= Ten-star household =

Status awarded to households in rural China

Ten-star household (Mandarin Chinese: 十星文明户; Hanyu Pinyin: Shíxīng Wénmíng Hù) is an activity initiated by the Central Committee of the Chinese Communist Party, involving the awarding of the status of "ten-star household" to households in multiple regions of rural China since 2008. It is rewarded to rural households that exemplify the government's stated "Core Socialist Values" symbolically, through a standardized criterion of 10 requirements. Households are nominated by local villagers, and preliminary review and evaluation will be conducted by grassroots CCP organizations. The final decisions are then made by the villagers' committee.

== Background ==
The implementation of the Ten-Star household was closely associated with the leadership of Hu Jintao, who served as General Secretary of the Chinese Communist Party from 2002 to 2012.

== Selection criteria ==
Households are awarded the status based on a criterion of 10 requirements. They are awarded 'one star' for fulfilling each requirement:

1. Patriotic Star (爱国星): Love the Party and the country, care about collective Chinese society. Establishing values based on the Chinese Core Socialist Values, while promoting rural reform, development, and stability, and participating in various village meetings and public welfare activities.
2. Education Star (教育星): Have a focus on education and improve social conduct.
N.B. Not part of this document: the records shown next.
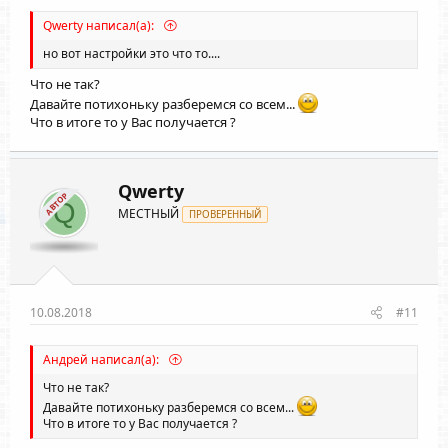
Qwerty написал(а):
но вот настройки это что то....
Что не так?
Давайте потихоньку разберемся со всем...
Что в итоге то у Вас получается ?
Qwerty
АВТОР
Q
МЕСТНЫЙ
ПРОВЕРЕННЫЙ
10.08.2018
#11
Андрей написал(а):
Что не так?
Давайте потихоньку разберемся со всем...
Что в итоге то у Вас получается ?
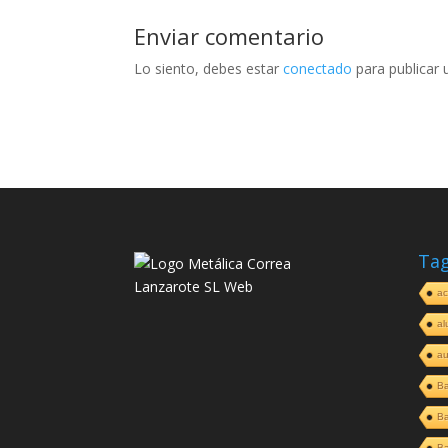
Enviar comentario
Lo siento, debes estar
conectado
para publicar 
Ta
ac
al
au
Ba
B
Ba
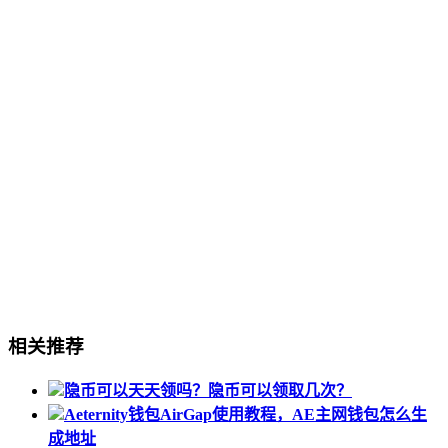
相关推荐
隐币可以天天领吗？隐币可以领取几次？
Aeternity钱包AirGap使用教程，AE主网钱包怎么生
成地址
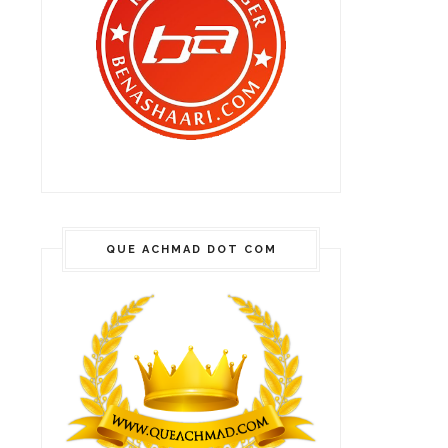
QUE ACHMAD DOT COM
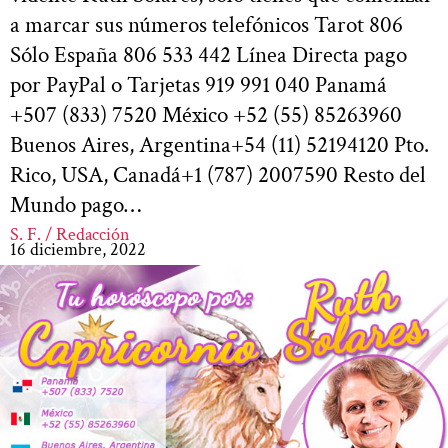
a marcar sus números telefónicos Tarot 806
Sólo España 806 533 442 Línea Directa pago
por PayPal o Tarjetas 919 991 040 Panamá
+507 (833) 7520 México +52 (55) 85263960
Buenos Aires, Argentina+54 (11) 52194120 Pto.
Rico, USA, Canadá+1 (787) 2007590 Resto del
Mundo pago…
S. F. / Redacción
16 diciembre, 2022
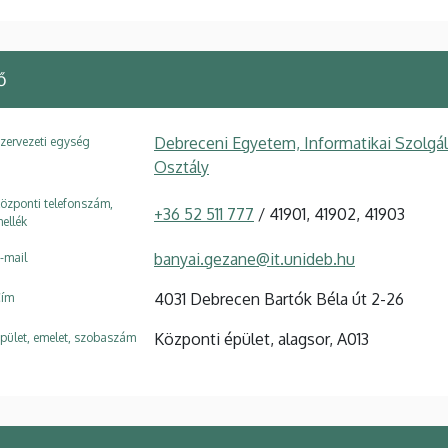
ő
Debreceni Egyetem, Informatikai Szolgá
zervezeti egység
Osztály
özponti telefonszám,
+36 52 511 777
/ 41901, 41902, 41903
ellék
banyai.gezane@it.unideb.hu
-mail
4031 Debrecen Bartók Béla út 2-26
ím
Központi épület, alagsor, A013
pület, emelet, szobaszám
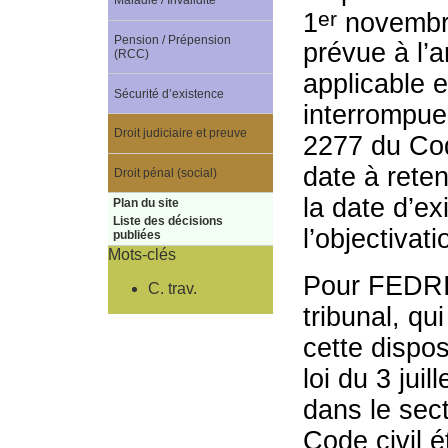
Maladie / Invalidité
er
1
novembre
Pension / Prépension
prévue à l’ar
(RCC)
applicable e
Sécurité d’existence
interrompue.
Droit judiciaire et preuve
2277 du Code
date à reten
Droit pénal (social)
la date d’ex
Plan du site
Liste des décisions
l’objectivat
publiées
Mots-clés
Pour FEDRIS,
C. trav.
tribunal, qu
cette dispos
loi du 3 jui
dans le sect
Code civil ét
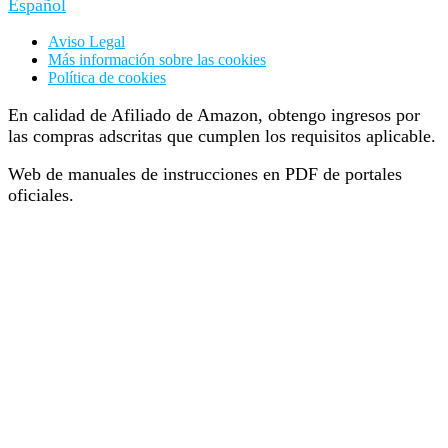
Español
Aviso Legal
Más información sobre las cookies
Política de cookies
En calidad de Afiliado de Amazon, obtengo ingresos por
las compras adscritas que cumplen los requisitos aplicable.
Web de manuales de instrucciones en PDF de portales
oficiales.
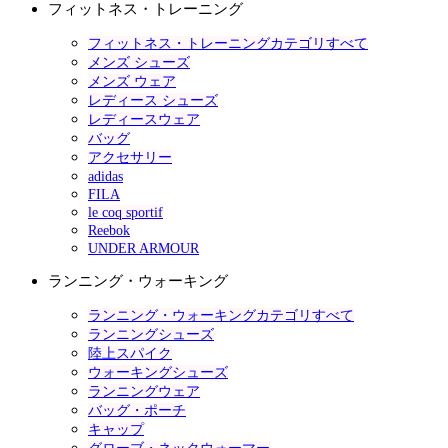
フィットネス・トレーニング
フィットネス・トレーニングカテゴリすべて
メンズ シューズ
メンズ ウェア
レディース シューズ
レディースウェア
バッグ
アクセサリー
adidas
FILA
le coq sportif
Reebok
UNDER ARMOUR
ランニング・ウォーキング
ランニング・ウォーキングカテゴリすべて
ランニングシューズ
陸上スパイク
ウォーキングシューズ
ランニングウェア
バッグ・ポーチ
キャップ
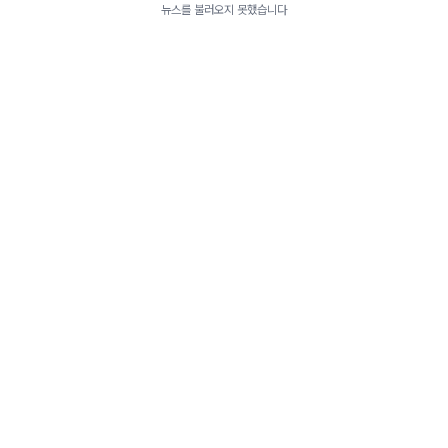
뉴스를 불러오지 못했습니다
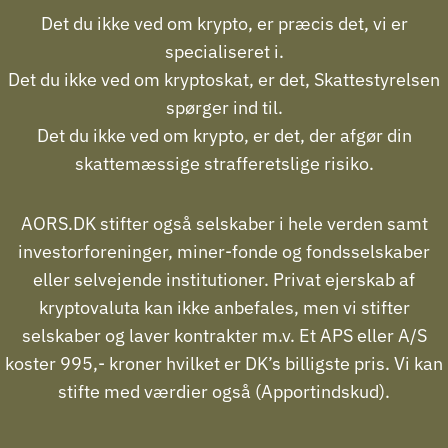
Det du ikke ved om krypto, er præcis det, vi er
specialiseret i.
Det du ikke ved om kryptoskat, er det, Skattestyrelsen
spørger ind til.
Det du ikke ved om krypto, er det, der afgør din
skattemæssige strafferetslige risiko.
AORS.DK stifter også selskaber i hele verden samt
investorforeninger, miner-fonde og fondsselskaber
eller selvejende institutioner. Privat ejerskab af
kryptovaluta kan ikke anbefales, men vi stifter
selskaber og laver kontrakter m.v. Et APS eller A/S
koster 995,- kroner hvilket er DK’s billigste pris. Vi kan
stifte med værdier også (Apportindskud).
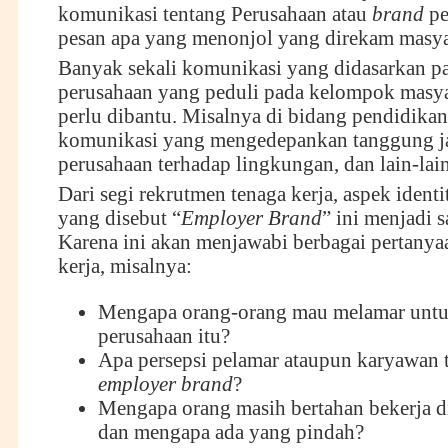
komunikasi tentang Perusahaan atau
brand
pe
pesan apa yang menonjol yang direkam masya
Banyak sekali komunikasi yang didasarkan pa
perusahaan yang peduli pada kelompok masy
perlu dibantu. Misalnya di bidang pendidikan
komunikasi yang mengedepankan tanggung ja
perusahaan terhadap lingkungan, dan lain-lain
Dari segi rekrutmen tenaga kerja, aspek ident
yang disebut “
Employer Brand
” ini menjadi s
Karena ini akan menjawabi berbagai pertanya
kerja, misalnya:
Mengapa orang-orang mau melamar untuk
perusahaan itu?
Apa persepsi pelamar ataupun karyawan 
employer brand
?
Mengapa orang masih bertahan bekerja d
dan mengapa ada yang pindah?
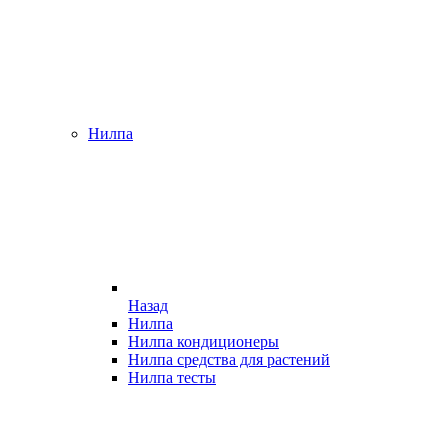
Нилпа
Назад
Нилпа
Нилпа кондиционеры
Нилпа средства для растений
Нилпа тесты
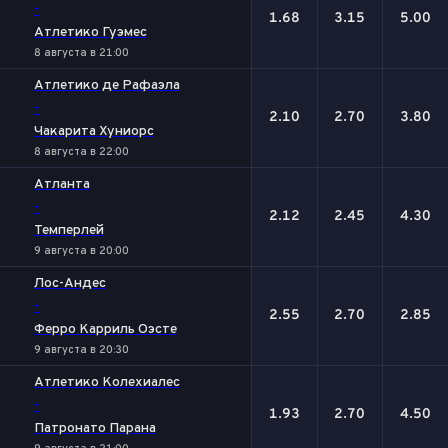
-
1.68
3.15
5.00
Атлетико Гуэмес
8 августа в 21:00
Атлетико де Рафаэла
-
2.10
2.70
3.80
Чакарита Хуниорс
8 августа в 22:00
Атланта
-
2.12
2.45
4.30
Темперлей
9 августа в 20:00
Лос-Андес
-
2.55
2.70
2.85
Ферро Карриль Оэсте
9 августа в 20:30
Атлетико Колехиалес
-
1.93
2.70
4.50
Патронато Парана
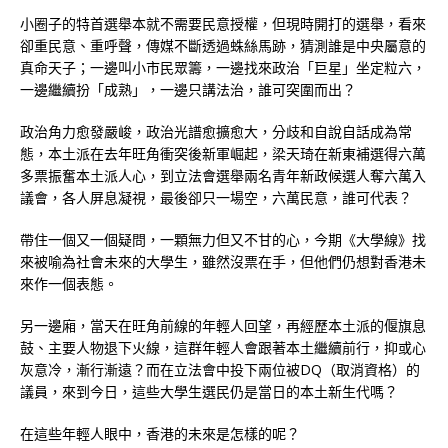
小圈子的特首選舉本就不需要民意授權，但現時開打的選舉，看來
卻重民意、重呼聲，傳媒不斷透過蛛絲馬跡，猜測誰是中央屬意的
真命天子；一邊叫小市民眾籌，一邊找來政治「巨星」坐定粒六，
一邊繼續扮「成熟」，一邊只講法治，誰可突圍而出？
政治角力愈發嚴峻，政治光譜愈擴愈大，分歧和自說自話成為常
態，本土派在去年旺角衝突後新軍崛起，梁天琦在新東補選得六萬
多票振奮本土派人心，到立法會選舉兩名青年新政候選人奪六萬入
議會，各人屏息凝視，最後卻只一場空，六萬民意，誰可代表？
帶住一個又一個疑問，一顆無力但又不甘的心，今期《大學線》找
來被喻為社會未來的大學生，雖然沒票在手，但他們仍想對香港未
來作一個表態。
另一邊廂，當天在旺角前線的年輕人回望，再經歷本土派的偃旗息
鼓、主要人物退下火線，這群年輕人會跟著本土繼續前行，抑或心
灰意冷，漸行漸遠？而在立法會中投下兩位被DQ（取消資格）的
議員，來到今日，這些大學生選民仍是當日的本土新生代嗎？
在這些年輕人眼中，香港的未來是怎樣的呢？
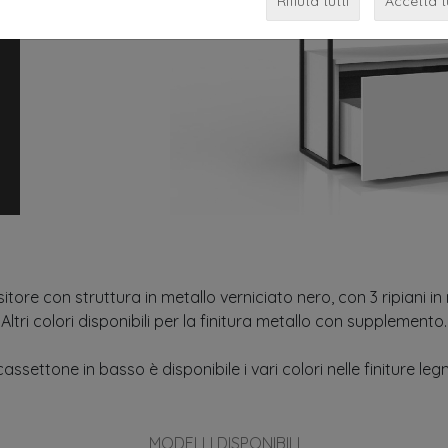
Rifiuta tutti
Accetta t
tore con struttura in metallo verniciato nero, con 3 ripiani in 
Altri colori disponibili per la finitura metallo con supplemento.
 cassettone in basso è disponibile i vari colori nelle finiture leg
MODELLI DISPONIBILI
Participate in rural cultural development, ensure that all adults under 40 in the family are literate, and that all children complete nine years of compulsory education without dropping out. Subscribe to at least one Party newspaper or periodical publication.
3. Science and Technology Star (科技星): Practice scientific methods during production, and achieve prosperity through hard work. Master one or two agricultural techniques, do not abandon cropland, and achieve a per capita net income that is at least 30% higher than the village household average. Take the lead in promoting new technologies and new varieties and achieving tangible results.
4. Law and Discipline Star (法纪星): Learn and apply the law, abide by rules and regulations of China. Do not engage in pornography, gambling, or drug abuse; do not steal, fight, gather in large groups to cause disturbances, or bribe higher authorities; do not illegally occupy, seize, or exceed the designated area of residential land, or evade taxes.
5. Harmony Star (和笑星): Live in a harmonious family unit that is united as one with neighbours. Emphasise the cultivation of family virtues, such as supporting the elderly, respecting the elderly and cherish the young, and building equal, friendly, and harmonious families and neighbourhoods.
6. Marriage and Childbearing Star (婚育星): Late marriage and late childbearing, and practice family planning. In accordance to the Marriage Law and the Family Planning Law, refrain from consanguineous marriage, arranged marriages, illegal adoptions, or excessive births/harbouring children after exceeding the legal limit.
7. "New Wave" Star (新风星): Dispel traditional superstition and change traditional cultural customs. Oppose superstitions – do not believe in, participate in, or spread them. Uphold the practice of simple wedding and funeral ceremonies, avoid witchcraft, fortune-telling, and spiritual practices, strengthen ethnic unity, and firmly stand against all cults and their behaviour.
8. Hygiene Star (卫生星): Protect the environment and maintain hygiene. Purify, brighten, and beautify courtyards, participate in washroom and kitchen renovations, plant trees in rural areas, maintain civilised and clean villages, and actively participate in the New Rural Cooperative Medical System.
9. Frugality Star (勤俭星): Work diligently and manage the household frugally. Be self-reliant, plan expenses rationally, avoid extravagance and wasteful behaviour, and avoid laziness and idleness.
10. Public Character Star (公德星): Helping others and allowing the countryside to benefit. Promote the new socialist spirit of helping others, actively support the military and their families, help the needy, conscientiously maintain public facilities, and protect collective property from loss.

== Rewards ==
Households that receive the status and fulfil loan requirements set are able to receive benefits. Rural cooperative financial institutions offer preferential loan procedures, loan amounts, terms, and interest rates to the rural citizens.

These households are also given priority benefits, such as priority in joining the party, the army, the Communist Youth League, medical care, experimental agricultural projects, and education.

Consideration for establishing bookstores, township cultural stations, cultural courtyards (文化大院), gymnasiums and other facilities is also first given for establishment at locations nearby ten-star households. The households are also appointed as managers of these facilities.